[Given information]:
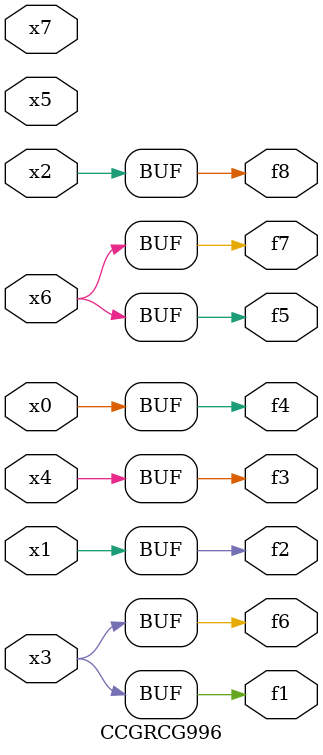
<source format=v>
module CCGRCG996(
	input x0, x1, x2, x3, x4, x5, x6, x7,
	output f1, f2, f3, f4, f5, f6, f7, f8
);
	assign f1 = x3;
	assign f2 = x1;
	assign f3 = x4;
	assign f4 = x0;
	assign f5 = x6;
	assign f6 = x3;
	assign f7 = x6;
	assign f8 = x2;
endmodule

</source>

[Problem description]: For every line above, produce an exact transcription that omits the images.

[Finished exercise]:
<source format=v>
module CCGRCG996(
	input x0, x1, x2, x3, x4, x5, x6, x7,
	output f1, f2, f3, f4, f5, f6, f7, f8
);
	assign f1 = x3;
	assign f2 = x1;
	assign f3 = x4;
	assign f4 = x0;
	assign f5 = x6;
	assign f6 = x3;
	assign f7 = x6;
	assign f8 = x2;
endmodule

</source>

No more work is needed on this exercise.